Mickey Goulet

Biographical details
- Born: September 13, 1947 (age 78) Montreal, Quebec, Canada

Playing career
- 1966–1969: New Hampshire
- 1970–1972: Toledo Hornets

Coaching career (HC unless noted)
- 1973–1974: Nasson
- 1974–1977: New England
- 1977–1989: Colby
- 1989–2003: Ottawa

= Mickey Goulet =

Canadian ice hockey coach

Michel "Mickey" Goulet (born September 13, 1947) was the head coach for the Italy men's national ice hockey team from 2003 to 2008.

Goulet played college ice hockey for the New Hampshire Wildcats, then played professionally for the Toledo Hornets of the International Hockey League. He earned his undergraduate degree from the University of New Hampshire and a master's degree from Ohio University.

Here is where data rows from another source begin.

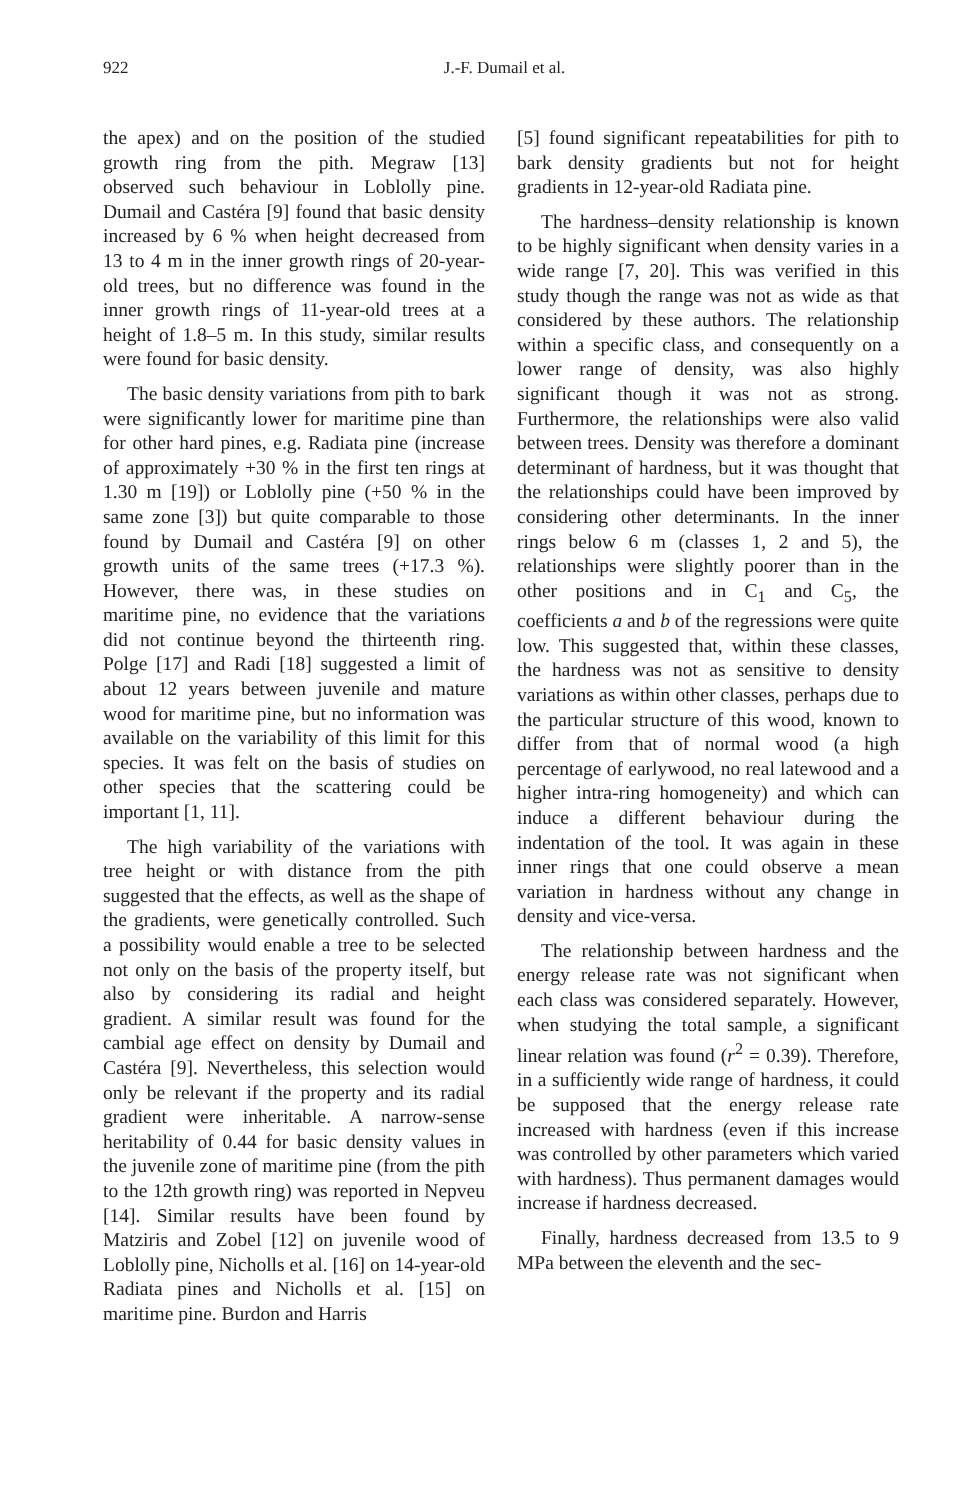922
J.-F. Dumail et al.
the apex) and on the position of the studied growth ring from the pith. Megraw [13] observed such behaviour in Loblolly pine. Dumail and Castéra [9] found that basic density increased by 6 % when height decreased from 13 to 4 m in the inner growth rings of 20-year-old trees, but no difference was found in the inner growth rings of 11-year-old trees at a height of 1.8–5 m. In this study, similar results were found for basic density.
The basic density variations from pith to bark were significantly lower for maritime pine than for other hard pines, e.g. Radiata pine (increase of approximately +30 % in the first ten rings at 1.30 m [19]) or Loblolly pine (+50 % in the same zone [3]) but quite comparable to those found by Dumail and Castéra [9] on other growth units of the same trees (+17.3 %). However, there was, in these studies on maritime pine, no evidence that the variations did not continue beyond the thirteenth ring. Polge [17] and Radi [18] suggested a limit of about 12 years between juvenile and mature wood for maritime pine, but no information was available on the variability of this limit for this species. It was felt on the basis of studies on other species that the scattering could be important [1, 11].
The high variability of the variations with tree height or with distance from the pith suggested that the effects, as well as the shape of the gradients, were genetically controlled. Such a possibility would enable a tree to be selected not only on the basis of the property itself, but also by considering its radial and height gradient. A similar result was found for the cambial age effect on density by Dumail and Castéra [9]. Nevertheless, this selection would only be relevant if the property and its radial gradient were inheritable. A narrow-sense heritability of 0.44 for basic density values in the juvenile zone of maritime pine (from the pith to the 12th growth ring) was reported in Nepveu [14]. Similar results have been found by Matziris and Zobel [12] on juvenile wood of Loblolly pine, Nicholls et al. [16] on 14-year-old Radiata pines and Nicholls et al. [15] on maritime pine. Burdon and Harris
[5] found significant repeatabilities for pith to bark density gradients but not for height gradients in 12-year-old Radiata pine.
The hardness–density relationship is known to be highly significant when density varies in a wide range [7, 20]. This was verified in this study though the range was not as wide as that considered by these authors. The relationship within a specific class, and consequently on a lower range of density, was also highly significant though it was not as strong. Furthermore, the relationships were also valid between trees. Density was therefore a dominant determinant of hardness, but it was thought that the relationships could have been improved by considering other determinants. In the inner rings below 6 m (classes 1, 2 and 5), the relationships were slightly poorer than in the other positions and in C<sub>1</sub> and C<sub>5</sub>, the coefficients a and b of the regressions were quite low. This suggested that, within these classes, the hardness was not as sensitive to density variations as within other classes, perhaps due to the particular structure of this wood, known to differ from that of normal wood (a high percentage of earlywood, no real latewood and a higher intra-ring homogeneity) and which can induce a different behaviour during the indentation of the tool. It was again in these inner rings that one could observe a mean variation in hardness without any change in density and vice-versa.
The relationship between hardness and the energy release rate was not significant when each class was considered separately. However, when studying the total sample, a significant linear relation was found (r<sup>2</sup> = 0.39). Therefore, in a sufficiently wide range of hardness, it could be supposed that the energy release rate increased with hardness (even if this increase was controlled by other parameters which varied with hardness). Thus permanent damages would increase if hardness decreased.
Finally, hardness decreased from 13.5 to 9 MPa between the eleventh and the sec-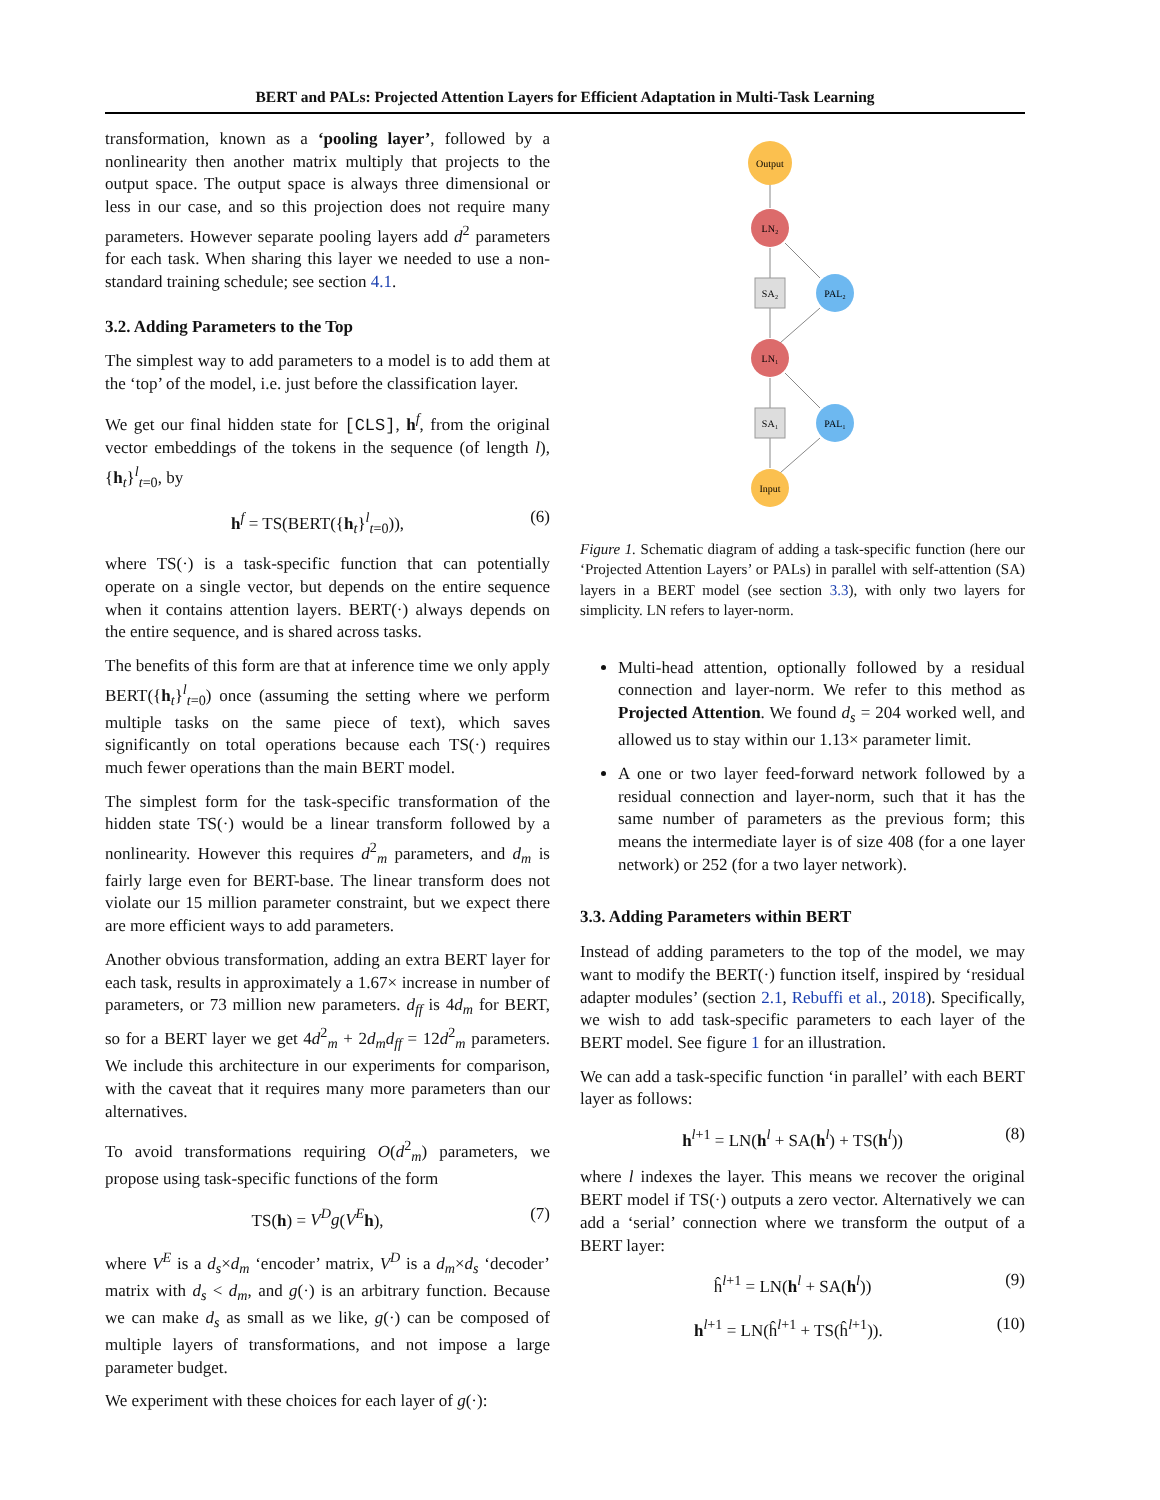BERT and PALs: Projected Attention Layers for Efficient Adaptation in Multi-Task Learning
transformation, known as a ‘pooling layer’, followed by a nonlinearity then another matrix multiply that projects to the output space. The output space is always three dimensional or less in our case, and so this projection does not require many parameters. However separate pooling layers add d<sup>2</sup> parameters for each task. When sharing this layer we needed to use a non-standard training schedule; see section 4.1.
3.2. Adding Parameters to the Top
The simplest way to add parameters to a model is to add them at the ‘top’ of the model, i.e. just before the classification layer.
We get our final hidden state for [CLS], h<sup>f</sup>, from the original vector embeddings of the tokens in the sequence (of length l), {h<sub>t</sub>}<sup>l</sup><sub>t=0</sub>, by
h<sup>f</sup> = TS(BERT({h<sub>t</sub>}<sup>l</sup><sub>t=0</sub>)), (6)
where TS(·) is a task-specific function that can potentially operate on a single vector, but depends on the entire sequence when it contains attention layers. BERT(·) always depends on the entire sequence, and is shared across tasks.
The benefits of this form are that at inference time we only apply BERT({h<sub>t</sub>}<sup>l</sup><sub>t=0</sub>) once (assuming the setting where we perform multiple tasks on the same piece of text), which saves significantly on total operations because each TS(·) requires much fewer operations than the main BERT model.
The simplest form for the task-specific transformation of the hidden state TS(·) would be a linear transform followed by a nonlinearity. However this requires d<sup>2</sup><sub>m</sub> parameters, and d<sub>m</sub> is fairly large even for BERT-base. The linear transform does not violate our 15 million parameter constraint, but we expect there are more efficient ways to add parameters.
Another obvious transformation, adding an extra BERT layer for each task, results in approximately a 1.67× increase in number of parameters, or 73 million new parameters. d<sub>ff</sub> is 4d<sub>m</sub> for BERT, so for a BERT layer we get 4d<sup>2</sup><sub>m</sub> + 2d<sub>m</sub>d<sub>ff</sub> = 12d<sup>2</sup><sub>m</sub> parameters. We include this architecture in our experiments for comparison, with the caveat that it requires many more parameters than our alternatives.
To avoid transformations requiring O(d<sup>2</sup><sub>m</sub>) parameters, we propose using task-specific functions of the form
TS(h) = V<sup>D</sup>g(V<sup>E</sup> h), (7)
where V<sup>E</sup> is a d<sub>s</sub>×d<sub>m</sub> ‘encoder’ matrix, V<sup>D</sup> is a d<sub>m</sub>×d<sub>s</sub> ‘decoder’ matrix with d<sub>s</sub> < d<sub>m</sub>, and g(·) is an arbitrary function. Because we can make d<sub>s</sub> as small as we like, g(·) can be composed of multiple layers of transformations, and not impose a large parameter budget.
We experiment with these choices for each layer of g(·):
Output
LN₂
SA₂
PAL₂
LN₁
SA₁
PAL₁
Input
Figure 1. Schematic diagram of adding a task-specific function (here our ‘Projected Attention Layers’ or PALs) in parallel with self-attention (SA) layers in a BERT model (see section 3.3), with only two layers for simplicity. LN refers to layer-norm.
Multi-head attention, optionally followed by a residual connection and layer-norm. We refer to this method as Projected Attention. We found d<sub>s</sub> = 204 worked well, and allowed us to stay within our 1.13× parameter limit.
A one or two layer feed-forward network followed by a residual connection and layer-norm, such that it has the same number of parameters as the previous form; this means the intermediate layer is of size 408 (for a one layer network) or 252 (for a two layer network).
3.3. Adding Parameters within BERT
Instead of adding parameters to the top of the model, we may want to modify the BERT(·) function itself, inspired by ‘residual adapter modules’ (section 2.1, Rebuffi et al., 2018). Specifically, we wish to add task-specific parameters to each layer of the BERT model. See figure 1 for an illustration.
We can add a task-specific function ‘in parallel’ with each BERT layer as follows:
h<sup>l+1</sup> = LN(h<sup>l</sup> + SA(h<sup>l</sup>) + TS(h<sup>l</sup>)) (8)
where l indexes the layer. This means we recover the original BERT model if TS(·) outputs a zero vector. Alternatively we can add a ‘serial’ connection where we transform the output of a BERT layer:
ĥ<sup>l+1</sup> = LN(h<sup>l</sup> + SA(h<sup>l</sup>)) (9)
h<sup>l+1</sup> = LN(ĥ<sup>l+1</sup> + TS(ĥ<sup>l+1</sup>)). (10)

Goulet began his coaching career at Nasson College. He then spent three seasons at New England College. From 1977 to 1989, he was the head coach at Colby College, where he led the Mules to a 126–145–10 record and seven appearances in the ECAC 2 tournament. From 1989 to 2003, he was the coach of the University of Ottawa Gee-Gee's.

From 2003 to 2008, Goulet was the head coach of the Italy men's national ice hockey team. From 2008 to 2009, he was the coach of Italy's U18 and U20 teams.